Hawkeye makes it easy to export eye tracking data collected during tests. This lets you dig into the numbers and analyze your data however you'd like.

Hawkeye separates data into different files for each webpage or image a test subject interacts with. For example, if the user starts on your homepage and then visits their profile, the data will be separated out into two CSVs.

Hawkeye exports include three types of data: Fixations / Eye Positions, Touches, and UI Element Stats. You can view a sample export here.

Fixations / Eye Positions

During a test, Hawkeye captures where on the screen the user is looking 30 times per second. A list of these eye positions is available in the raw-eye-position-data folder of your export.

For each eye position, the following information is included:

  • started_at: The time the eye position began. Generally, this will be the same as ended_at.
  • ended_at: The time the eye position ended. Generally, this will be the same as started_at.
  • element_uid: The UID of the UI element the user was looking at.
  • standard_deviation: An estimation of how much the user's eyes were moving at this point in time. Equals the standard deviation of the 10 previous eye positions
  • x_pos: The x position on the screen the user was looking at, adjusted for scroll offset. Measured from the left side of the screen.
  • y_pos: The y position on the screen the user was looking at, adjusted for scroll offset.
  • abs_x_pos: The absolute x position on the screen the user was looking at, without taking into account scroll offsets.
  • abs_y_pos: The absolute y position on the screen the user was looking at, without taking into account scroll offsets.
  • relative_x_pos: The x position of where the user was looking within the nearest UI element.
  • relative_x_pos: The y position of where the user was looking within the nearest UI element.

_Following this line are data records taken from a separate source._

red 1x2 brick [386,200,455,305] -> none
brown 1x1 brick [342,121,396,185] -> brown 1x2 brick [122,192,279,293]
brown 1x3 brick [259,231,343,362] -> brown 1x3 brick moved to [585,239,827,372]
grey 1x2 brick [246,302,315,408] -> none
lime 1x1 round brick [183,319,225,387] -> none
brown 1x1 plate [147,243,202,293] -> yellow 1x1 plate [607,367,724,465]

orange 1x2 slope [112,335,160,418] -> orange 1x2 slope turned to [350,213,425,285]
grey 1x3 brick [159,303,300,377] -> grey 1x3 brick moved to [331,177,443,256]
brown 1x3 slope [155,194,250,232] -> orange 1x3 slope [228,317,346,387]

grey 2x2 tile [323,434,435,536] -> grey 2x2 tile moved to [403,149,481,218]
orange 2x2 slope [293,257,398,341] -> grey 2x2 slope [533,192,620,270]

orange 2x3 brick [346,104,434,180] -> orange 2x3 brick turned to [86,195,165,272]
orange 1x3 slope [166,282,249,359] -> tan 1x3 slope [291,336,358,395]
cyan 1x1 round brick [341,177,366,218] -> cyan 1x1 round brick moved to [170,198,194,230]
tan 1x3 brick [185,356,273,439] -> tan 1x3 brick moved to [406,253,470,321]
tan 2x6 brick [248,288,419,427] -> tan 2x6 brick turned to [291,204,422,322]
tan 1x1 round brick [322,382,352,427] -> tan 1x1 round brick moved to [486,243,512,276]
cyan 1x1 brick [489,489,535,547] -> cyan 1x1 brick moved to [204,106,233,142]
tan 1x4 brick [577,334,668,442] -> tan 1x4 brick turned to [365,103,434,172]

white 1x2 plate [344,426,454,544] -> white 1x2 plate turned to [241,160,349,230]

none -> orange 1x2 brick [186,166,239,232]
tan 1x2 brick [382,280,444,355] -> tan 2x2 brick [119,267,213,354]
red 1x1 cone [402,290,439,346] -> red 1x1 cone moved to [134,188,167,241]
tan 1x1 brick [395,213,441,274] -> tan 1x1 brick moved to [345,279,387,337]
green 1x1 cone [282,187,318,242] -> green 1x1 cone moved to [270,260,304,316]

All screen positions are measured from the top left corner of the screen with x representing the horizontal axis and y the vertical axis.

The difference between position, absolute position, and relative position

A common point of confusion is the difference between the three different positions included for each eye position.

Pos equals the eye position adjusted for the scroll offset. For instance, if the user scrolls down the page, y_pos will be the distance from where they are looking to the top of the scroll content, not to the top of the phone.

Abs_pos equals the eye position relative to the screen, without taking into account scroll position. For instance, if the user looks at the same position on the screen while scrolling, abs_pos will stay the same.

Relative_pos equals the eye position relative to the UI element the user is looking at. For instance, if the user is looking at a button, relative_pos tells you where on the button they are looking taking the top left of the UI element as zero. This is useful if you want to track looks within a particular UI element.

Touches

Hawkeye also records the taps and scrolls a user performs during a test. A list of each location the user touches the screen is available in the raw-touch-data folder of your export.

For each touch, the following values are recorded:

  • x_pos: The x location of the touch, adjusted for scroll position.
  • y_pos: The y location of the touch, adjusted for scroll position.
  • element_uid: The identifier of the element the user is touching.
  • timestamp: When the touch occurred, relative to the start of the test.
  • relative_x_pos: Location of the touch in the x direction relative to the element being touched.
  • relative_y_pos: Location of the touch in the y direction relative to the element being touched.

UI Element Stats

In addition to raw eye position and touch data, Hawkeye automatically generates statistics for each UI element the user looks at with. A list of these stats can be found in the ui-element-data folder of your export.

The following information is included for each UI element:

  • uid: The UID of the element
  • looks_count: The number of times the user looked at this element.
  • unique_looks_count: The number of users who looked at this element at least once.
  • avg_first_look: The time the user first looked at the element.
  • avg_last_look: The time the user last looked at the element.
  • avg_look_duration: The average duration of a fixation on this element.
  • taps_count: The number of times the user tapped this element.
  • unique_taps_count: The number of users who tapped this element at least once.
  • avg_first_tap: The time the user first tapped the element.
  • avg_last_tap: The time the user last tapped the element.